Religions and philosophies have long struggled with the problem of evil in the world. Ancient cultures and faiths frequently did so in terms of the conflict between mythical divine beings. In Jewish thought of the time, in the book of Daniel for example, Michael is the angelic protector of God’s people Israel. Jewish thought also had stories of the expulsion of Satan and his angels from heaven. The Book of Revelation is written against such a background but radically alters it.
The battle between Satan and Michael the archangel with their angelic armies comes in the middle of a chapter in which the dragon seeks to destroy the “woman clothed with the sun” who is about to give birth to a child. The woman is at one and the same time representative of the Daughter of Zion (that is the people of Israel), Mary the mother of Jesus, and the Church. She is set in clear contrast to the goddess Roma – the representative of the empire which persecutes the children of God.
The dragon’s attempts to destroy the woman and her child are frustrated. Then comes the titanic conflict between Michael and Satan and their angelic armies. If someone was to make a film of the Book of Revelation, this would one of the high points. It would be like one of those great battle scenes in the “Lord of the Rings” trilogy.
In fact, John’s account of the conflict does not read like a film script. It is remarkably restrained. All he tells us is the “the dragon and his angels were defeated”. Literally, they “lacked the power” or “did not prevail”, and that “there was no longer any place for them in heaven.”
Then, as at other points in the Book of Revelation, a canticle proclaimed by a “loud voice in heaven,” rather like the chorus in a Greek tragedy, provides the key to interpret what has been going on. In a reversal of the usual in this kind of literature, where events on earth are merely a shadow of those in heaven, the really significant story is not that of Michael and Satan in heaven, or the fall of Satan – but the earthly story of Jesus Christ and his followers.
In St. Luke’s Gospel (10.18), Jesus links the fall of Satan “like lightning from heaven” with the proclamation of God’s kingdom in his own ministry, and that of his disciples. And in St. John (12.27-32, the “Hour” of Christ’s death and resurrection is the time in which the ruler of this world will be cast out.
So also, the Book of revelation presents the crucial battle as a hard-won human battle involving Jesus and his faithful witnesses.
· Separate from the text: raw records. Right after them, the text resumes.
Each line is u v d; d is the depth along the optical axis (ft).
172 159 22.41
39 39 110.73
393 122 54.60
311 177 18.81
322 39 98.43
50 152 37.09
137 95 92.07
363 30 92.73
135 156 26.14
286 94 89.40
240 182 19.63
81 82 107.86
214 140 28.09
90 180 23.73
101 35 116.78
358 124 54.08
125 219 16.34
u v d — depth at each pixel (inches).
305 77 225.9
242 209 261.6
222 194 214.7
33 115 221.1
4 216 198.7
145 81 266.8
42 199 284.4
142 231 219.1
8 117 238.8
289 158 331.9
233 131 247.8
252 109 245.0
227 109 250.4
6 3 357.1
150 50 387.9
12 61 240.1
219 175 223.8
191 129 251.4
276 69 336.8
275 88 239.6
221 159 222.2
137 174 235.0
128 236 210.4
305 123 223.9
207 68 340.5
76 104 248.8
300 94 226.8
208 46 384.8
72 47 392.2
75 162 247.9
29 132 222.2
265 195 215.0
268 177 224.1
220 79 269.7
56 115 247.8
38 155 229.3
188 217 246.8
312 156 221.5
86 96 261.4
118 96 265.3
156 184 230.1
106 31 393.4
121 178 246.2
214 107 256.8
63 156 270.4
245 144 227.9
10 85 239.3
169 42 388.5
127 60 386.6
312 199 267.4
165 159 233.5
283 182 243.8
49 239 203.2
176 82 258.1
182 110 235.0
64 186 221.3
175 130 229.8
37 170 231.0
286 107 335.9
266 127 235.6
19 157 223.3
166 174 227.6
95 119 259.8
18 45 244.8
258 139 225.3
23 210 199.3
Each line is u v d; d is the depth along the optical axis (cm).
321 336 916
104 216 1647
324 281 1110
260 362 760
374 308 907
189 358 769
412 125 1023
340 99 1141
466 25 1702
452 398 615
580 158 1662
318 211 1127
The picture of Satan as an accuser, a sort of head of the Celestial Prosecution Service, which we find in the Book of Job, has already appeared in the letter to the Church in Smyrna, transformed from an agent of God into a malign persecutor of God’s people: “Beware, the devil is about to throw some of you into prison so that you may be tested…Be faithful until death, and I will give you the crown of life.”
But they are assured of victory in this courtroom drama. Christ has brought Satan’s role as the accuser of the brethren: “the accuser of our comrades has been thrown down” at the cross. The heavenly voice continues; “these have conquered him by the blood of the Lamb and the word of their testimony.” The Lamb’s blood is his sacrifice and its defeat of hostile powers.
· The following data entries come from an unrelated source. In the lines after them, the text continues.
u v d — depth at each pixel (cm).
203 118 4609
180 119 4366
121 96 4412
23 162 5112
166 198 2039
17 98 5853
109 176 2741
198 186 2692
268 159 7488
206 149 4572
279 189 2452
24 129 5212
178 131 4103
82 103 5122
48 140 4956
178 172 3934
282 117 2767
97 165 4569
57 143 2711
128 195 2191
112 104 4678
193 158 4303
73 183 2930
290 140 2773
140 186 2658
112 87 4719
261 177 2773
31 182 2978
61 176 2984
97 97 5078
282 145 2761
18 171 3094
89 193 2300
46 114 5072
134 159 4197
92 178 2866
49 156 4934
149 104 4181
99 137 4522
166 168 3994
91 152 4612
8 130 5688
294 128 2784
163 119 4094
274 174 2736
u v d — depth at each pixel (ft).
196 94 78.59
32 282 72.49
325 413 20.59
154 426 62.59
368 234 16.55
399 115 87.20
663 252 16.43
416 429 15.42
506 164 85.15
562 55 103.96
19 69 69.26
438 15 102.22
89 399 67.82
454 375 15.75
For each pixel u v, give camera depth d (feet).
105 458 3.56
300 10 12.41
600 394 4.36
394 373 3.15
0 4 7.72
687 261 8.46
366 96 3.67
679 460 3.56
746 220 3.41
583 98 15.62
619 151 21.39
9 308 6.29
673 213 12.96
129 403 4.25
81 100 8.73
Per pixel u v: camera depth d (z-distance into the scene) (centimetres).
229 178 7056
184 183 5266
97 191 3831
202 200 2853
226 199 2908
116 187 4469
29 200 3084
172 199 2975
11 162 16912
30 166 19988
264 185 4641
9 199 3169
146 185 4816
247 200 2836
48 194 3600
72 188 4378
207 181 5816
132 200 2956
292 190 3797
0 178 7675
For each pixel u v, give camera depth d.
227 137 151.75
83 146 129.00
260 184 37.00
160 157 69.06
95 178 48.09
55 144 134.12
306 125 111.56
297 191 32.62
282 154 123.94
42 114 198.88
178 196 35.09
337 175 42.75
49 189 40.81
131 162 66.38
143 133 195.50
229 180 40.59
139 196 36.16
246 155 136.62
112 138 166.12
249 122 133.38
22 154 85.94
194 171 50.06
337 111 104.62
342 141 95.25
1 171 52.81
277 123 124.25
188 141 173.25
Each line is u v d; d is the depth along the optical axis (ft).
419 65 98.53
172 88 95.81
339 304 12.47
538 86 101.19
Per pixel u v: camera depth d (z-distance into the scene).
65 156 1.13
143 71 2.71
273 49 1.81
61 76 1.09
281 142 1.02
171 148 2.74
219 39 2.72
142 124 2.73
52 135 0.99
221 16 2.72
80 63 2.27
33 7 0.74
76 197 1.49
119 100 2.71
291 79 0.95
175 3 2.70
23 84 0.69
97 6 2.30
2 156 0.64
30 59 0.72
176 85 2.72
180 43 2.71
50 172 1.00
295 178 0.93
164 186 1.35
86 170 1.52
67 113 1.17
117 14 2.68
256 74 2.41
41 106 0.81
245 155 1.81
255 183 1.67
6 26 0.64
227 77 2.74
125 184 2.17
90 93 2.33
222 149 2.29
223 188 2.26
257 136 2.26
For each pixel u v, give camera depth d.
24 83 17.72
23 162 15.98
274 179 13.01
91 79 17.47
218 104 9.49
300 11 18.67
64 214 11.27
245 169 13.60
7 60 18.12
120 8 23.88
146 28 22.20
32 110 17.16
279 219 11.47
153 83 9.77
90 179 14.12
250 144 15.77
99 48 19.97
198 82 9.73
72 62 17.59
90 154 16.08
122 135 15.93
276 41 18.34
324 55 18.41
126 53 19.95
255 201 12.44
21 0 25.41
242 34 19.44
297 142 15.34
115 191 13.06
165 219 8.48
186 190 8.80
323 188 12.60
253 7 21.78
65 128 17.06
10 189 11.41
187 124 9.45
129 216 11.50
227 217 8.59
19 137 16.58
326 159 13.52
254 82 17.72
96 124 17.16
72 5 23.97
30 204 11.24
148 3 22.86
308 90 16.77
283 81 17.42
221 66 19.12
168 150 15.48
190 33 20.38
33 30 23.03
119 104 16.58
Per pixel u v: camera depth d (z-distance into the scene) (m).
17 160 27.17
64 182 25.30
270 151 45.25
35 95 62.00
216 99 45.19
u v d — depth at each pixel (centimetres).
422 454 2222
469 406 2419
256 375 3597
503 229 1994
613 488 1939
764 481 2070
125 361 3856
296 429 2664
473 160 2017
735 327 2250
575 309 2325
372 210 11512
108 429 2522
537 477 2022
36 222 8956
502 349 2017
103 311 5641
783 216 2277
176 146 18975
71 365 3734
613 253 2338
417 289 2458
What to earthly eyes might have seemed to be no more than the execution of another criminal or rebel on a hill outside Jerusalem, from the perspective of heaven, that is in God’s purposes, is a glorious victory which has unseated evil itself.
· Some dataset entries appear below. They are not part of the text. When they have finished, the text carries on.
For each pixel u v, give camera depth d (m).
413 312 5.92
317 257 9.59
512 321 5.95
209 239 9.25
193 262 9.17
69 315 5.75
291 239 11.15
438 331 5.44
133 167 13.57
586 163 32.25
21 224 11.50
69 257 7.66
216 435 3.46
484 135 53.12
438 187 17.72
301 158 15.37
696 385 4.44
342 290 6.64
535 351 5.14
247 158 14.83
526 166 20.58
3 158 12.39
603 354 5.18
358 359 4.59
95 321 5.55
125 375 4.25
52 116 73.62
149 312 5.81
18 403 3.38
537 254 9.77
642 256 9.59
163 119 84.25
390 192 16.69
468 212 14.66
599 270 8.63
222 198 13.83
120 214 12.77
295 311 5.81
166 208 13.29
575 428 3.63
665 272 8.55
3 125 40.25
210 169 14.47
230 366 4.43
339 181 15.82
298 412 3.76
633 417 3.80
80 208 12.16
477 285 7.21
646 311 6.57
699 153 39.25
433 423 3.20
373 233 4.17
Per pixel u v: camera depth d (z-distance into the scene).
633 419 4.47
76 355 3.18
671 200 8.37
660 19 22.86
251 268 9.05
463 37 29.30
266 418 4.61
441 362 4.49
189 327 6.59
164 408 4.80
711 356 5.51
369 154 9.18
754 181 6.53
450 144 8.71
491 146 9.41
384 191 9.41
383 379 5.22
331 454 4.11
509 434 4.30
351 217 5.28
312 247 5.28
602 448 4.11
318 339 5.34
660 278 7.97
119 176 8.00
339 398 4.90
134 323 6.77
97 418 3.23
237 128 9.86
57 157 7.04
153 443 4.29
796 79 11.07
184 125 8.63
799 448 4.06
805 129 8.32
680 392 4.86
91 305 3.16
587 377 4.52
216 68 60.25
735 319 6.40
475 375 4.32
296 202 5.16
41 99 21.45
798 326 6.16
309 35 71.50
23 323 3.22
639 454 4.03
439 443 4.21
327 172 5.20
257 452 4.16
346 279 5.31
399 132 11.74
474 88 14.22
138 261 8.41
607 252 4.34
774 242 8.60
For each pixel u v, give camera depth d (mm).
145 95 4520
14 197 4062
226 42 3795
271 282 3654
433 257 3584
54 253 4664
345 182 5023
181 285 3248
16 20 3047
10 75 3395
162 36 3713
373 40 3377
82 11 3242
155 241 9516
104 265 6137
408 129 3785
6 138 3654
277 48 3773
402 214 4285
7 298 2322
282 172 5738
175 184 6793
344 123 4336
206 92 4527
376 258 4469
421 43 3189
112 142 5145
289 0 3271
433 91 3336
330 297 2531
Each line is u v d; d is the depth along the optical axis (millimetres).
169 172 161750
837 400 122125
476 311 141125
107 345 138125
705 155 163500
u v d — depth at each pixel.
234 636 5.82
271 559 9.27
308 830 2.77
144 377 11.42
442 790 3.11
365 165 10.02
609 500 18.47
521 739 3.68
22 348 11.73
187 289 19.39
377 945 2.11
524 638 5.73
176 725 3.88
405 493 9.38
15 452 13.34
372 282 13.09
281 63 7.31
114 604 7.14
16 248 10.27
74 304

But Christ does not stand apart from his people and just as his cross is not just another judicial murder, so their martyrdom is not just so much blood spilt. The Church is called to the continuation of Christ’s witness to the truth. Soon the foundation of his victory on the cross, they have conquered “by the word of their testimony, for they did not cling to life even in the face of death.”
“Rejoice then, you heavens and those who dwell in them! But woe to the earth and the sea, for the devil has come down to you with great wrath, because he knows that his time is short.”
Revelation looks forward to hostility in the future as well as back to what has already occurred. Speaking the truth, unmasking evil and falsehood, continuing the witness Jesus bore, will continue to bear fruit.
This heavenly canticle takes up the earthly struggles of John’s seven churches in Asia Minor, and churches ever since, into a struggle of cosmic and cosmos-changing proportions. Their and our battles are no localised conflicts, but part of the great battle in which order is re-established over chaos.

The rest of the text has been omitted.